Stop Waffling: How to Deliver an Effective Timeout
This article is all about delivering effective timeouts, so that we avoid serving up plain ‘waffles’ to our players. 🧇🧇
How does it look when we ‘waffle’ to our players?
We start talking as soon as players reach bench, and continues talking for as long as the referee allows us to.
We deliver a stream of generic and non-linked messages "we need to box out…we need to run our lanes…let's pick better shots…"
This is also known as "brain dumping" onto your players.
So, how do we avoid the Waffling Timeout?
First, assess the game situation.
Whose possession is it next?
From where - baseline, sideline, free throw?
What might the opponent do next?
Use the first 10-15 seconds to breathe and discuss with your assistant (if you have one). What do the team need in this moment?
Choose up to 3 key actions you want players to take in the next phase of the game.
Your tone of voice is important. Convey your belief in players, confidence in your message and accountability to team standards
Beat the referees to wrap your time-out.
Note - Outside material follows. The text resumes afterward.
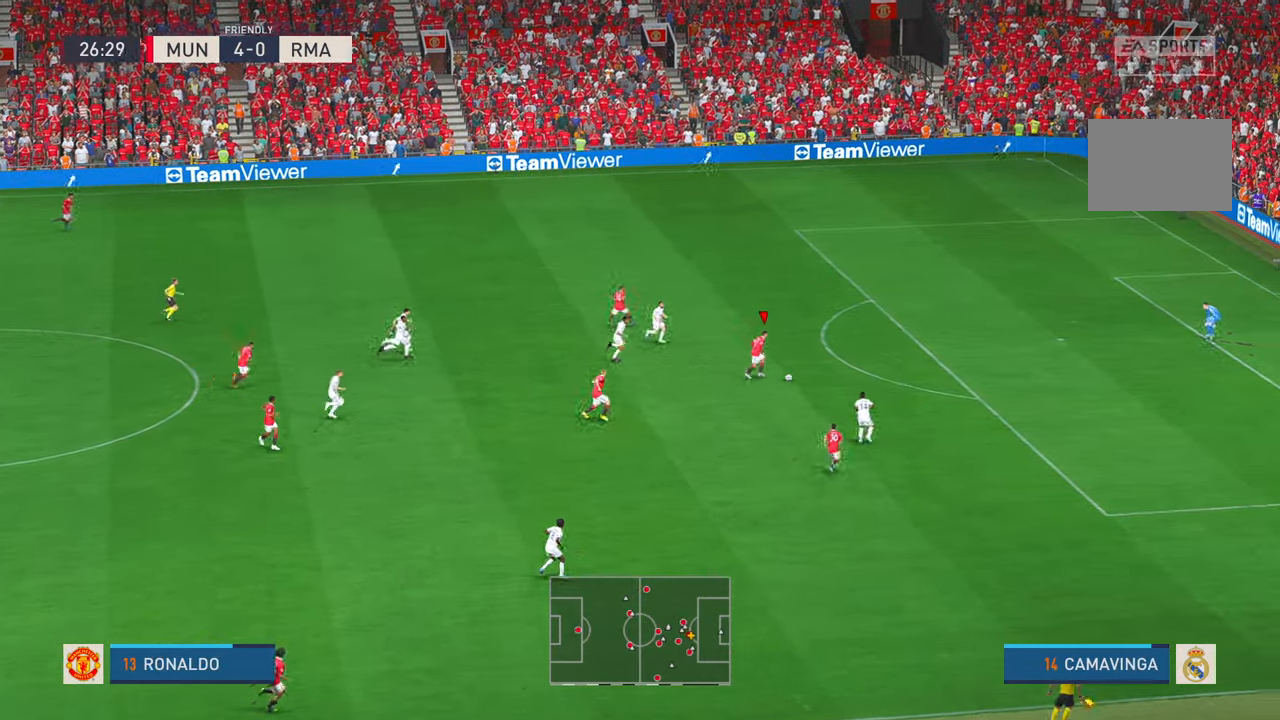
{"buttons": ["R2"], "left_stick": "right", "right_stick": "center", "events": []}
Your five players on court can always huddle together with the remaining time.
Here are two handy time-out strategies you can adopt to deliver an effective time-out:
#1 "Future-Focused Time-Out"
In this approach, we’re shifting the mindset from what has happened to the future (a ‘next play’ mentality).
Draw the next offensive possession (using whiteboard)
Change the team defence (e.g. half court match-up to full-court match-up)
Drive a cultural value you want to see
This is a good approach to reinforce a 'next play' mentality and model resilience to players during adversity, or to maintain their focus through a purple patch. The 'next offence' and 'next defence' segments should be ordered according to whose possession it is after the time-out.
#2 "Stop/Start/Keep Time Out"
We need to stop allowing them to drive middle
Start running your offence girls - let's run "Shakes" next play
Keep up your strong communication - it's setting a great tone for us tonight
This approach enables the coach to hold players accountable to a major on-court issue, but quickly shifts the focus back to the present and future whilst retaining players' confidence.